- **WHAT THE TASK REQUIRES**
Copy each of the following records word for word, keeping every line, link, and symbol unchanged.

- **RECORDED INFORMATION**
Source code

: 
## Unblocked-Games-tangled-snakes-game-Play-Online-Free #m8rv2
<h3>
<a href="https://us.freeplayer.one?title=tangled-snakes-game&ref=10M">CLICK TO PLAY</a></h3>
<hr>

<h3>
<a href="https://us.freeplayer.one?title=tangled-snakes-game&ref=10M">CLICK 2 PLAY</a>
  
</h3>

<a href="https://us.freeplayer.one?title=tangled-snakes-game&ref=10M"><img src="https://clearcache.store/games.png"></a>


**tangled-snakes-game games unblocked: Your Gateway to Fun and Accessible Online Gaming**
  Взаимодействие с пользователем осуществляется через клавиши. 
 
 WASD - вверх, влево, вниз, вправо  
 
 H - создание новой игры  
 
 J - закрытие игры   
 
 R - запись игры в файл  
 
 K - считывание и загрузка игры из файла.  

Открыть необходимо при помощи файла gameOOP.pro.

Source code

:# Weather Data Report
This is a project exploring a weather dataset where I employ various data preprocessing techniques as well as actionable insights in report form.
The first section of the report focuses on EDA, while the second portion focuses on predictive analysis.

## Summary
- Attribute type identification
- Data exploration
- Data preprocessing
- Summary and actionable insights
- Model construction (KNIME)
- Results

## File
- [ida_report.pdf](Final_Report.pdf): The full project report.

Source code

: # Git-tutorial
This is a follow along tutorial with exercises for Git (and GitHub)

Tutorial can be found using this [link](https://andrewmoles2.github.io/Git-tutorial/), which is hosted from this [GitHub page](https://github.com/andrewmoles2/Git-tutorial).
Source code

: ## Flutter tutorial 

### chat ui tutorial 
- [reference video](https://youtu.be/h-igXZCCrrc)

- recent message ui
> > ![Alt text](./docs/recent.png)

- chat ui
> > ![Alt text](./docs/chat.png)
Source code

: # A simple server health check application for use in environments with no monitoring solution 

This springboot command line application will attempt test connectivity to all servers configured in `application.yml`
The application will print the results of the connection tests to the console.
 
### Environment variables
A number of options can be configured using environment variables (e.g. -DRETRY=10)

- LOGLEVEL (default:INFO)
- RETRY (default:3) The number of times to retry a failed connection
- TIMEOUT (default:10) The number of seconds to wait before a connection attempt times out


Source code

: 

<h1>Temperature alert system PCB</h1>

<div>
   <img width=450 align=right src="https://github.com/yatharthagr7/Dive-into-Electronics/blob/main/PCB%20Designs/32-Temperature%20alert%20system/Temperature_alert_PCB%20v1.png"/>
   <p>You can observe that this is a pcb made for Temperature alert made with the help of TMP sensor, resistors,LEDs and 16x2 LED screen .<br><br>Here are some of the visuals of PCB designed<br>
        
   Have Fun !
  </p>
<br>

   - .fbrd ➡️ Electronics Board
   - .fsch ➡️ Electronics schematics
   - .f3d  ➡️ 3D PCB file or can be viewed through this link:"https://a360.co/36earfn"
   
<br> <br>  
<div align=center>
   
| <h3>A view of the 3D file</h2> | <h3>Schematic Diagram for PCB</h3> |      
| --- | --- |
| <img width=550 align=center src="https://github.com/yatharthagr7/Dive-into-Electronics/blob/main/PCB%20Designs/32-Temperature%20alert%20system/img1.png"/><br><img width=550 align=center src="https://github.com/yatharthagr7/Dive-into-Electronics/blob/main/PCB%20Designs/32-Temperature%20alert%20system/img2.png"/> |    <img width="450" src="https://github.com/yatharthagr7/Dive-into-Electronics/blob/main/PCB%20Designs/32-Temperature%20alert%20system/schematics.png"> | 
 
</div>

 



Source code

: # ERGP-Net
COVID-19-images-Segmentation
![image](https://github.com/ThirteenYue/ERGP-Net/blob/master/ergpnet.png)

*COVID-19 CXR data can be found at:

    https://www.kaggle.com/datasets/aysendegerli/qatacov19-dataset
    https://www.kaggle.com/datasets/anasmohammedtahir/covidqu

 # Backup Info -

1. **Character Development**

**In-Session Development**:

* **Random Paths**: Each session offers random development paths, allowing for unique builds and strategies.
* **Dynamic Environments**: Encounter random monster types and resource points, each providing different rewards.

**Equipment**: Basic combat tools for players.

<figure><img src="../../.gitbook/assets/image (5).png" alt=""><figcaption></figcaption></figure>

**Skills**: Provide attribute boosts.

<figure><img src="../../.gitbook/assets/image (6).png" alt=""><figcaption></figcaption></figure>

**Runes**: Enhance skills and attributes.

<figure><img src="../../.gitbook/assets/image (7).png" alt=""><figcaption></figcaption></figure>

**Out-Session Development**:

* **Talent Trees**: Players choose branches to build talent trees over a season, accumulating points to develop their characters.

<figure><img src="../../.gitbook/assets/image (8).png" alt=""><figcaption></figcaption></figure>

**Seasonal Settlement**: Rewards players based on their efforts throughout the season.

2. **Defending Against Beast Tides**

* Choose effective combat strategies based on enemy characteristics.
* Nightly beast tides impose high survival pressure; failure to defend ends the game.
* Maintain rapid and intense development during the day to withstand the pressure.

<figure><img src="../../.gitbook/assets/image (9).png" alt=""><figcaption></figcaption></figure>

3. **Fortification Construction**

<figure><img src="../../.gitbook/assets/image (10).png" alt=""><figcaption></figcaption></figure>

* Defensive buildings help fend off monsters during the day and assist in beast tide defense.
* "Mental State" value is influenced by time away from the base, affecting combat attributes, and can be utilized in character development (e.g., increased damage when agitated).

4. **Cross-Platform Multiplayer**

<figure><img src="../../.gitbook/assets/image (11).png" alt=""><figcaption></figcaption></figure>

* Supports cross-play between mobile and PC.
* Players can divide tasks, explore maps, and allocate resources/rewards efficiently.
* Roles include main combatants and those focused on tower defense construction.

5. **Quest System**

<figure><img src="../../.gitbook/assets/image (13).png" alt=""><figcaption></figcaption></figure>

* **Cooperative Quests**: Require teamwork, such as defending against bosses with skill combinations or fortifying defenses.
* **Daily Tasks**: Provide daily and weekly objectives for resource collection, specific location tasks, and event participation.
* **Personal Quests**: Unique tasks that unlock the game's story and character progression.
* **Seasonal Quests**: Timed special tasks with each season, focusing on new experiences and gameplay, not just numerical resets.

- **REPLY TO THE EXERCISE**
Source code

: 
## Unblocked-Games-tangled-snakes-game-Play-Online-Free #m8rv2
<h3>
<a href="https://us.freeplayer.one?title=tangled-snakes-game&ref=10M">CLICK TO PLAY</a></h3>
<hr>

<h3>
<a href="https://us.freeplayer.one?title=tangled-snakes-game&ref=10M">CLICK 2 PLAY</a>
  
</h3>

<a href="https://us.freeplayer.one?title=tangled-snakes-game&ref=10M"><img src="https://clearcache.store/games.png"></a>


**tangled-snakes-game games unblocked: Your Gateway to Fun and Accessible Online Gaming**
  Взаимодействие с пользователем осуществляется через клавиши. 
 
 WASD - вверх, влево, вниз, вправо  
 
 H - создание новой игры  
 
 J - закрытие игры   
 
 R - запись игры в файл  
 
 K - считывание и загрузка игры из файла.  

Открыть необходимо при помощи файла gameOOP.pro.

Source code

:# Weather Data Report
This is a project exploring a weather dataset where I employ various data preprocessing techniques as well as actionable insights in report form.
The first section of the report focuses on EDA, while the second portion focuses on predictive analysis.

## Summary
- Attribute type identification
- Data exploration
- Data preprocessing
- Summary and actionable insights
- Model construction (KNIME)
- Results

## File
- [ida_report.pdf](Final_Report.pdf): The full project report.

Source code

: # Git-tutorial
This is a follow along tutorial with exercises for Git (and GitHub)

Tutorial can be found using this [link](https://andrewmoles2.github.io/Git-tutorial/), which is hosted from this [GitHub page](https://github.com/andrewmoles2/Git-tutorial).
Source code

: ## Flutter tutorial 

### chat ui tutorial 
- [reference video](https://youtu.be/h-igXZCCrrc)

- recent message ui
> > ![Alt text](./docs/recent.png)

- chat ui
> > ![Alt text](./docs/chat.png)
Source code

: # A simple server health check application for use in environments with no monitoring solution 

This springboot command line application will attempt test connectivity to all servers configured in `application.yml`
The application will print the results of the connection tests to the console.
 
### Environment variables
A number of options can be configured using environment variables (e.g. -DRETRY=10)

- LOGLEVEL (default:INFO)
- RETRY (default:3) The number of times to retry a failed connection
- TIMEOUT (default:10) The number of seconds to wait before a connection attempt times out


Source code

: 

<h1>Temperature alert system PCB</h1>

<div>
   <img width=450 align=right src="https://github.com/yatharthagr7/Dive-into-Electronics/blob/main/PCB%20Designs/32-Temperature%20alert%20system/Temperature_alert_PCB%20v1.png"/>
   <p>You can observe that this is a pcb made for Temperature alert made with the help of TMP sensor, resistors,LEDs and 16x2 LED screen .<br><br>Here are some of the visuals of PCB designed<br>
        
   Have Fun !
  </p>
<br>

   - .fbrd ➡️ Electronics Board
   - .fsch ➡️ Electronics schematics
   - .f3d  ➡️ 3D PCB file or can be viewed through this link:"https://a360.co/36earfn"
   
<br> <br>  
<div align=center>
   
| <h3>A view of the 3D file</h2> | <h3>Schematic Diagram for PCB</h3> |      
| --- | --- |
| <img width=550 align=center src="https://github.com/yatharthagr7/Dive-into-Electronics/blob/main/PCB%20Designs/32-Temperature%20alert%20system/img1.png"/><br><img width=550 align=center src="https://github.com/yatharthagr7/Dive-into-Electronics/blob/main/PCB%20Designs/32-Temperature%20alert%20system/img2.png"/> |    <img width="450" src="https://github.com/yatharthagr7/Dive-into-Electronics/blob/main/PCB%20Designs/32-Temperature%20alert%20system/schematics.png"> | 
 
</div>

 



Source code

: # ERGP-Net
COVID-19-images-Segmentation
![image](https://github.com/ThirteenYue/ERGP-Net/blob/master/ergpnet.png)

*COVID-19 CXR data can be found at:

    https://www.kaggle.com/datasets/aysendegerli/qatacov19-dataset
    https://www.kaggle.com/datasets/anasmohammedtahir/covidqu

 # Backup Info -

1. **Character Development**

**In-Session Development**:

* **Random Paths**: Each session offers random development paths, allowing for unique builds and strategies.
* **Dynamic Environments**: Encounter random monster types and resource points, each providing different rewards.

**Equipment**: Basic combat tools for players.

<figure><img src="../../.gitbook/assets/image (5).png" alt=""><figcaption></figcaption></figure>

**Skills**: Provide attribute boosts.

<figure><img src="../../.gitbook/assets/image (6).png" alt=""><figcaption></figcaption></figure>

**Runes**: Enhance skills and attributes.

<figure><img src="../../.gitbook/assets/image (7).png" alt=""><figcaption></figcaption></figure>

**Out-Session Development**:

* **Talent Trees**: Players choose branches to build talent trees over a season, accumulating points to develop their characters.

<figure><img src="../../.gitbook/assets/image (8).png" alt=""><figcaption></figcaption></figure>

**Seasonal Settlement**: Rewards players based on their efforts throughout the season.

2. **Defending Against Beast Tides**

* Choose effective combat strategies based on enemy characteristics.
* Nightly beast tides impose high survival pressure; failure to defend ends the game.
* Maintain rapid and intense development during the day to withstand the pressure.

<figure><img src="../../.gitbook/assets/image (9).png" alt=""><figcaption></figcaption></figure>

3. **Fortification Construction**

<figure><img src="../../.gitbook/assets/image (10).png" alt=""><figcaption></figcaption></figure>

* Defensive buildings help fend off monsters during the day and assist in beast tide defense.
* "Mental State" value is influenced by time away from the base, affecting combat attributes, and can be utilized in character development (e.g., increased damage when agitated).

4. **Cross-Platform Multiplayer**

<figure><img src="../../.gitbook/assets/image (11).png" alt=""><figcaption></figcaption></figure>

* Supports cross-play between mobile and PC.
* Players can divide tasks, explore maps, and allocate resources/rewards efficiently.
* Roles include main combatants and those focused on tower defense construction.

5. **Quest System**

<figure><img src="../../.gitbook/assets/image (13).png" alt=""><figcaption></figcaption></figure>

* **Cooperative Quests**: Require teamwork, such as defending against bosses with skill combinations or fortifying defenses.
* **Daily Tasks**: Provide daily and weekly objectives for resource collection, specific location tasks, and event participation.
* **Personal Quests**: Unique tasks that unlock the game's story and character progression.
* **Seasonal Quests**: Timed special tasks with each season, focusing on new experiences and gameplay, not just numerical resets.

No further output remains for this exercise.